Aiming to speed up the construction of affordable housing and homeless shelters in California, new legislation would make all new low-income housing projects exempt from a key environmental law that has been used to restrict development….“People are homeless, rents are too high and we just can’t sit here and say the status quo is working,” said Assemblyman Miguel Santiago (D-Los Angeles), the bill’s author. “We have to push hard to get affordable housing done, emergency shelters and permanent supportive housing. We’ve got to say enough is enough.”
CEQA requires developers to disclose a project’s potential environmental effects on the surrounding community and take steps to reduce or eliminate them. Doing so is often a time-consuming and costly process made longer by lawsuits that can last years.
This is a terrible idea. Construction projects don’t suddenly become harmless just because they serve a good cause. Should we also eliminate environmental review for hospitals, concert halls, and animal shelters?
Likewise, CEQA is either a reasonable law or it isn’t. If it is, it should stay. If it’s not, it should be reformed. But if it’s reformed, it should be reformed for everyone. Environmental reviews should be focused on legitimate environmental impacts—impacts that are real regardless of how virtuous your construction project is.
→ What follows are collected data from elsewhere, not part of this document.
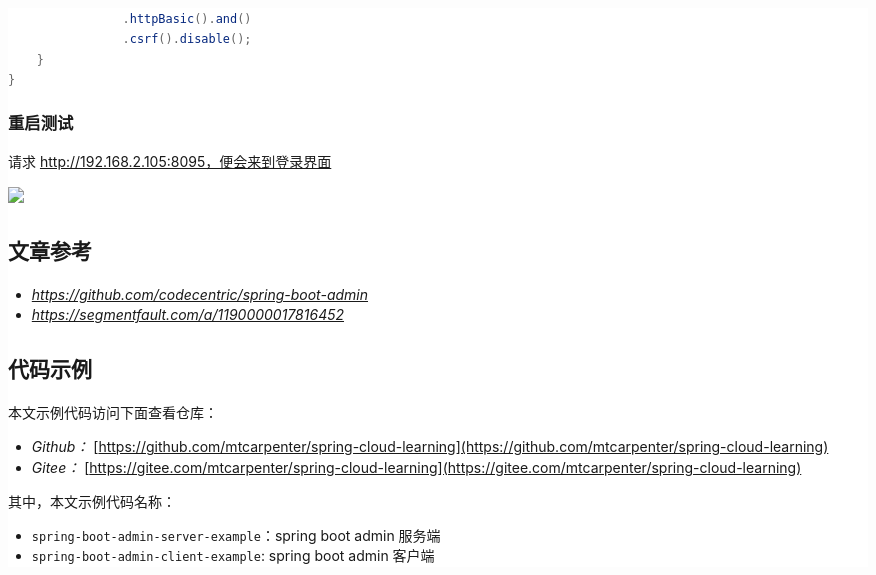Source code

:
 ```java
                .httpBasic().and()
                .csrf().disable();
    }
}
```

### 重启测试

请求 http://192.168.2.105:8095，便会来到登录界面

![](http://mtcarpenter.oss-cn-beijing.aliyuncs.com/2020/8b50a4e7-329e-3341-295d-3fb3378bd7d4.png)



## 文章参考

- *https://github.com/codecentric/spring-boot-admin*
- *https://segmentfault.com/a/1190000017816452*

## 代码示例

本文示例代码访问下面查看仓库：

- *Github：* [https://github.com/mtcarpenter/spring-cloud-learning](https://github.com/mtcarpenter/spring-cloud-learning)
- *Gitee：* [https://gitee.com/mtcarpenter/spring-cloud-learning](https://gitee.com/mtcarpenter/spring-cloud-learning)

其中，本文示例代码名称： 

- `spring-boot-admin-server-example`：spring boot admin 服务端
- `spring-boot-admin-client-example`:  spring boot admin 客户端
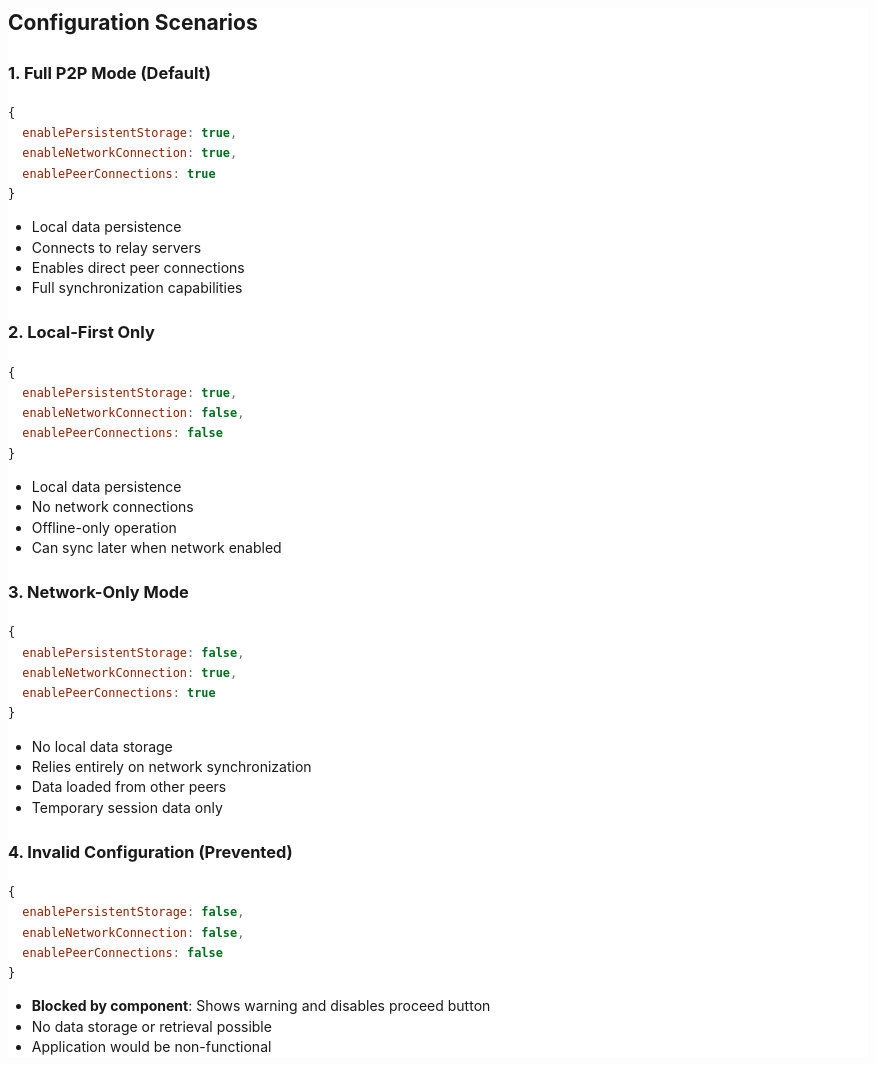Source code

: ## Configuration Scenarios

### 1. Full P2P Mode (Default)
```javascript
{
  enablePersistentStorage: true,
  enableNetworkConnection: true,
  enablePeerConnections: true
}
```
- Local data persistence
- Connects to relay servers
- Enables direct peer connections
- Full synchronization capabilities

### 2. Local-First Only
```javascript
{
  enablePersistentStorage: true,
  enableNetworkConnection: false,
  enablePeerConnections: false
}
```
- Local data persistence
- No network connections
- Offline-only operation
- Can sync later when network enabled

### 3. Network-Only Mode
```javascript
{
  enablePersistentStorage: false,
  enableNetworkConnection: true,
  enablePeerConnections: true
}
```
- No local data storage
- Relies entirely on network synchronization
- Data loaded from other peers
- Temporary session data only

### 4. Invalid Configuration (Prevented)
```javascript
{
  enablePersistentStorage: false,
  enableNetworkConnection: false,
  enablePeerConnections: false
}
```
- **Blocked by component**: Shows warning and disables proceed button
- No data storage or retrieval possible
- Application would be non-functional
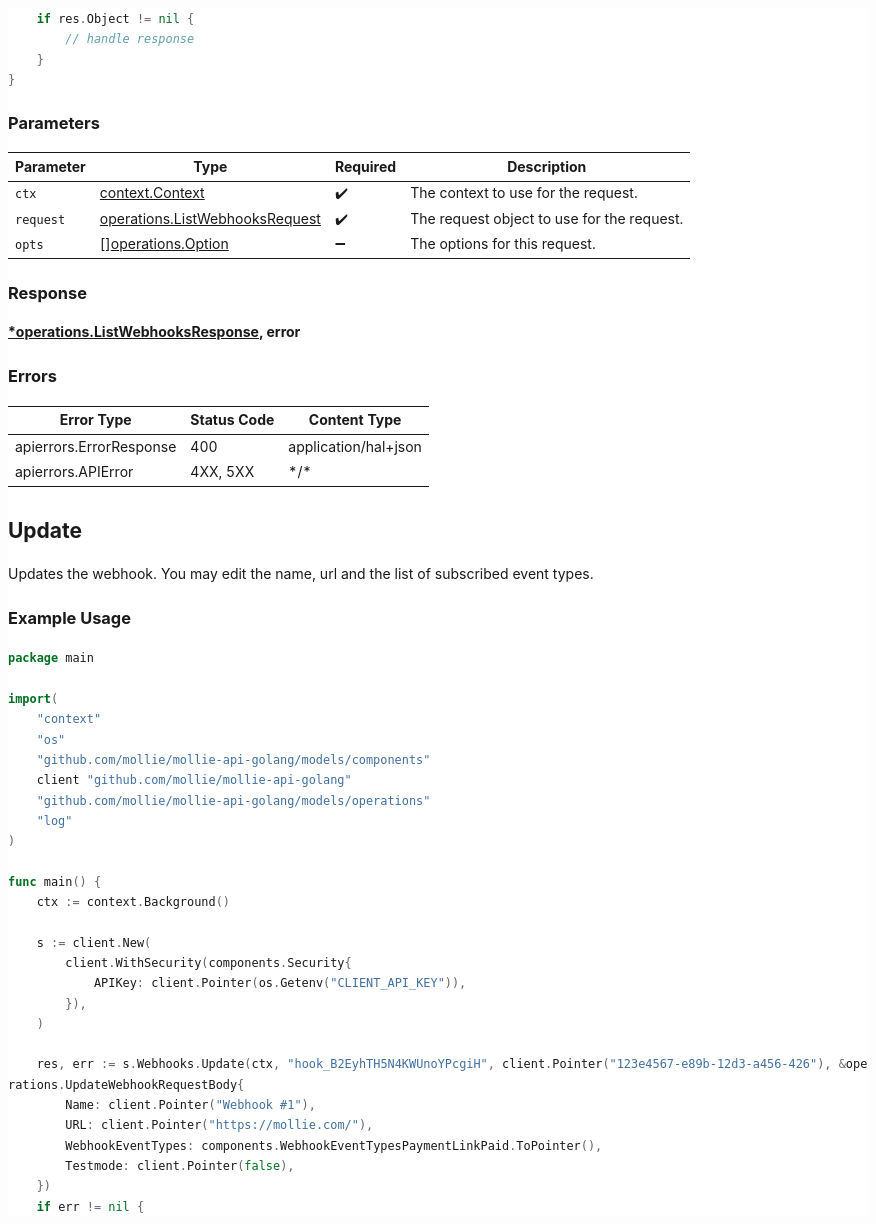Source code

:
 ```go
    if res.Object != nil {
        // handle response
    }
}
```

### Parameters

| Parameter                                                                        | Type                                                                             | Required                                                                         | Description                                                                      |
| -------------------------------------------------------------------------------- | -------------------------------------------------------------------------------- | -------------------------------------------------------------------------------- | -------------------------------------------------------------------------------- |
| `ctx`                                                                            | [context.Context](https://pkg.go.dev/context#Context)                            | :heavy_check_mark:                                                               | The context to use for the request.                                              |
| `request`                                                                        | [operations.ListWebhooksRequest](../../models/operations/listwebhooksrequest.md) | :heavy_check_mark:                                                               | The request object to use for the request.                                       |
| `opts`                                                                           | [][operations.Option](../../models/operations/option.md)                         | :heavy_minus_sign:                                                               | The options for this request.                                                    |

### Response

**[*operations.ListWebhooksResponse](../../models/operations/listwebhooksresponse.md), error**

### Errors

| Error Type              | Status Code             | Content Type            |
| ----------------------- | ----------------------- | ----------------------- |
| apierrors.ErrorResponse | 400                     | application/hal+json    |
| apierrors.APIError      | 4XX, 5XX                | \*/\*                   |

## Update

Updates the webhook. You may edit the name, url and the list of subscribed event types.

### Example Usage


```go
package main

import(
	"context"
	"os"
	"github.com/mollie/mollie-api-golang/models/components"
	client "github.com/mollie/mollie-api-golang"
	"github.com/mollie/mollie-api-golang/models/operations"
	"log"
)

func main() {
    ctx := context.Background()

    s := client.New(
        client.WithSecurity(components.Security{
            APIKey: client.Pointer(os.Getenv("CLIENT_API_KEY")),
        }),
    )

    res, err := s.Webhooks.Update(ctx, "hook_B2EyhTH5N4KWUnoYPcgiH", client.Pointer("123e4567-e89b-12d3-a456-426"), &operations.UpdateWebhookRequestBody{
        Name: client.Pointer("Webhook #1"),
        URL: client.Pointer("https://mollie.com/"),
        WebhookEventTypes: components.WebhookEventTypesPaymentLinkPaid.ToPointer(),
        Testmode: client.Pointer(false),
    })
    if err != nil {
```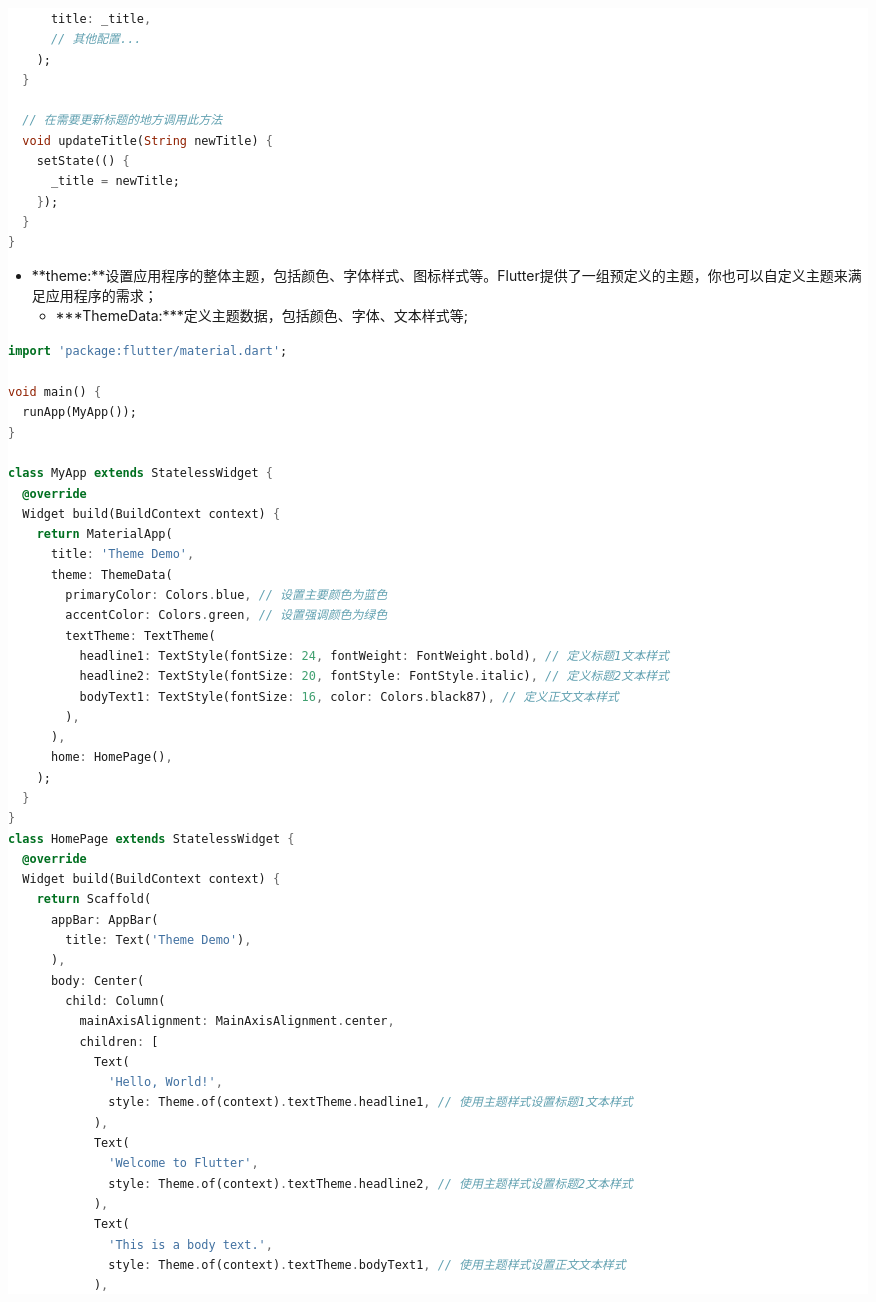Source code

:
   ```dart
        title: _title,
        // 其他配置...
      );
    }
  
    // 在需要更新标题的地方调用此方法
    void updateTitle(String newTitle) {
      setState(() {
        _title = newTitle;
      });
    }
  }
  ```
  * **theme:**设置应用程序的整体主题，包括颜色、字体样式、图标样式等。Flutter提供了一组预定义的主题，你也可以自定义主题来满足应用程序的需求；
    * ***ThemeData:***定义主题数据，包括颜色、字体、文本样式等;
  ```dart
  import 'package:flutter/material.dart';
  
  void main() {
    runApp(MyApp());
  }
  
  class MyApp extends StatelessWidget {
    @override
    Widget build(BuildContext context) {
      return MaterialApp(
        title: 'Theme Demo',
        theme: ThemeData(
          primaryColor: Colors.blue, // 设置主要颜色为蓝色
          accentColor: Colors.green, // 设置强调颜色为绿色
          textTheme: TextTheme(
            headline1: TextStyle(fontSize: 24, fontWeight: FontWeight.bold), // 定义标题1文本样式
            headline2: TextStyle(fontSize: 20, fontStyle: FontStyle.italic), // 定义标题2文本样式
            bodyText1: TextStyle(fontSize: 16, color: Colors.black87), // 定义正文文本样式
          ),
        ),
        home: HomePage(),
      );
    }
  }
  class HomePage extends StatelessWidget {
    @override
    Widget build(BuildContext context) {
      return Scaffold(
        appBar: AppBar(
          title: Text('Theme Demo'),
        ),
        body: Center(
          child: Column(
            mainAxisAlignment: MainAxisAlignment.center,
            children: [
              Text(
                'Hello, World!',
                style: Theme.of(context).textTheme.headline1, // 使用主题样式设置标题1文本样式
              ),
              Text(
                'Welcome to Flutter',
                style: Theme.of(context).textTheme.headline2, // 使用主题样式设置标题2文本样式
              ),
              Text(
                'This is a body text.',
                style: Theme.of(context).textTheme.bodyText1, // 使用主题样式设置正文文本样式
              ),
  ```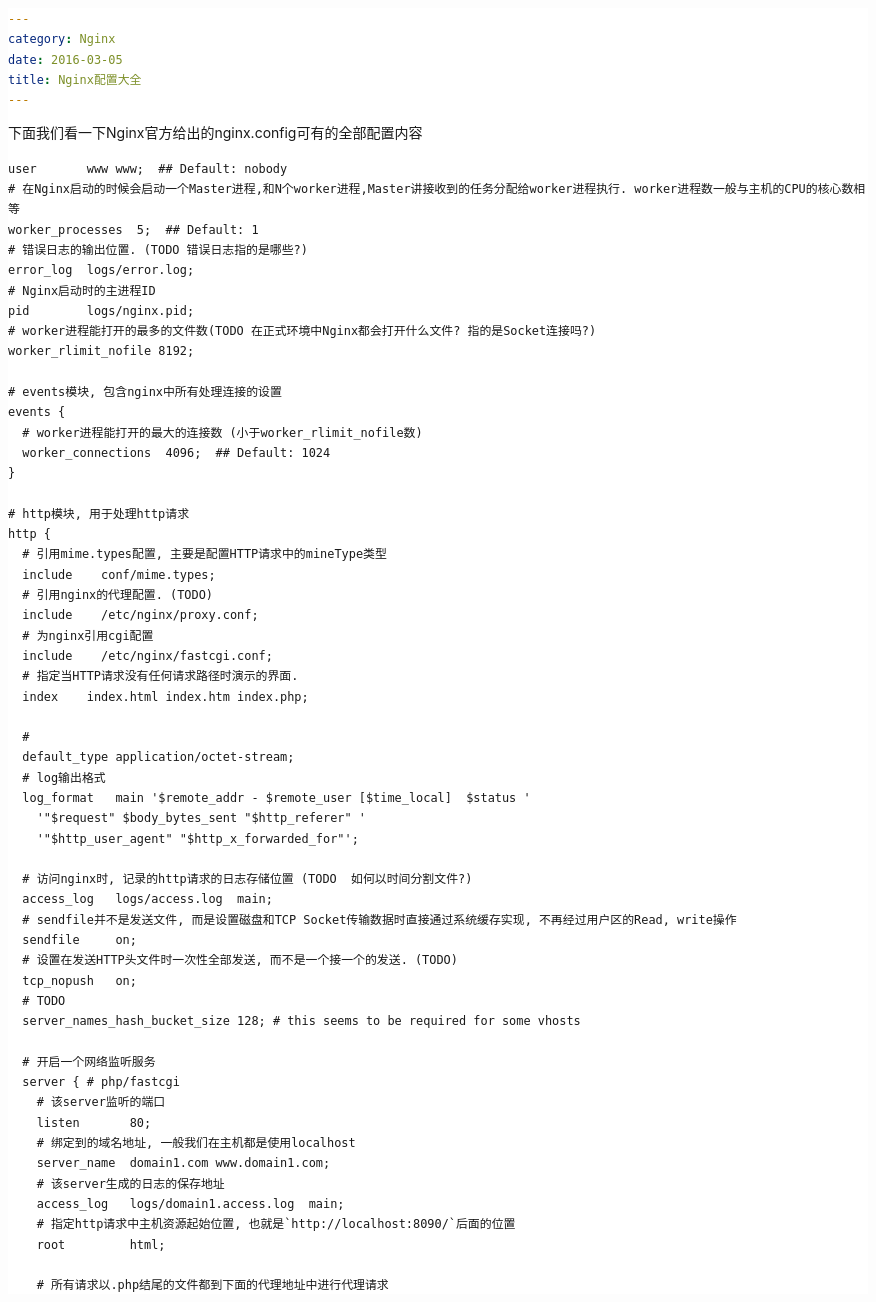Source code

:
 ```yaml
---
category: Nginx
date: 2016-03-05
title: Nginx配置大全
---
```

下面我们看一下Nginx官方给出的nginx.config可有的全部配置内容
```shell
user       www www;  ## Default: nobody
# 在Nginx启动的时候会启动一个Master进程,和N个worker进程,Master讲接收到的任务分配给worker进程执行. worker进程数一般与主机的CPU的核心数相等
worker_processes  5;  ## Default: 1
# 错误日志的输出位置. (TODO 错误日志指的是哪些?)
error_log  logs/error.log;
# Nginx启动时的主进程ID
pid        logs/nginx.pid;
# worker进程能打开的最多的文件数(TODO 在正式环境中Nginx都会打开什么文件? 指的是Socket连接吗?)
worker_rlimit_nofile 8192;

# events模块, 包含nginx中所有处理连接的设置
events {
  # worker进程能打开的最大的连接数 (小于worker_rlimit_nofile数)
  worker_connections  4096;  ## Default: 1024
}

# http模块, 用于处理http请求
http {
  # 引用mime.types配置, 主要是配置HTTP请求中的mineType类型
  include    conf/mime.types;
  # 引用nginx的代理配置. (TODO)
  include    /etc/nginx/proxy.conf;
  # 为nginx引用cgi配置
  include    /etc/nginx/fastcgi.conf;
  # 指定当HTTP请求没有任何请求路径时演示的界面.
  index    index.html index.htm index.php;

  #
  default_type application/octet-stream;
  # log输出格式
  log_format   main '$remote_addr - $remote_user [$time_local]  $status '
    '"$request" $body_bytes_sent "$http_referer" '
    '"$http_user_agent" "$http_x_forwarded_for"';

  # 访问nginx时, 记录的http请求的日志存储位置 (TODO  如何以时间分割文件?)
  access_log   logs/access.log  main;
  # sendfile并不是发送文件, 而是设置磁盘和TCP Socket传输数据时直接通过系统缓存实现, 不再经过用户区的Read, write操作
  sendfile     on;
  # 设置在发送HTTP头文件时一次性全部发送, 而不是一个接一个的发送. (TODO)
  tcp_nopush   on;
  # TODO
  server_names_hash_bucket_size 128; # this seems to be required for some vhosts

  # 开启一个网络监听服务
  server { # php/fastcgi
    # 该server监听的端口
    listen       80;
    # 绑定到的域名地址, 一般我们在主机都是使用localhost
    server_name  domain1.com www.domain1.com;
    # 该server生成的日志的保存地址
    access_log   logs/domain1.access.log  main;
    # 指定http请求中主机资源起始位置, 也就是`http://localhost:8090/`后面的位置
    root         html;

    # 所有请求以.php结尾的文件都到下面的代理地址中进行代理请求
```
What’s happening here is that progressives are being hoist by their own petard. CEQA in recent years has become an all-purpose roadblock to new construction of all types, something that liberals mostly celebrate when it’s holding up an office building or a housing development they don’t like. But now it’s turning out that CEQA can also be used by NIMBYs to block construction of things that liberals do like. Imagine that. So their answer is to carve out exemptions for the stuff they like and leave everyone else in a legal morass.
I’m in favor of reforming CEQA. California should require rigorous environmental reviews of construction projects, but the requirements for a proper review should be clear and reasonable, not the basis for endless litigation. And this is a pretty good time to do it. If we can find a compromise that both developers and do-gooders can live with, we’ll probably have a pretty good law.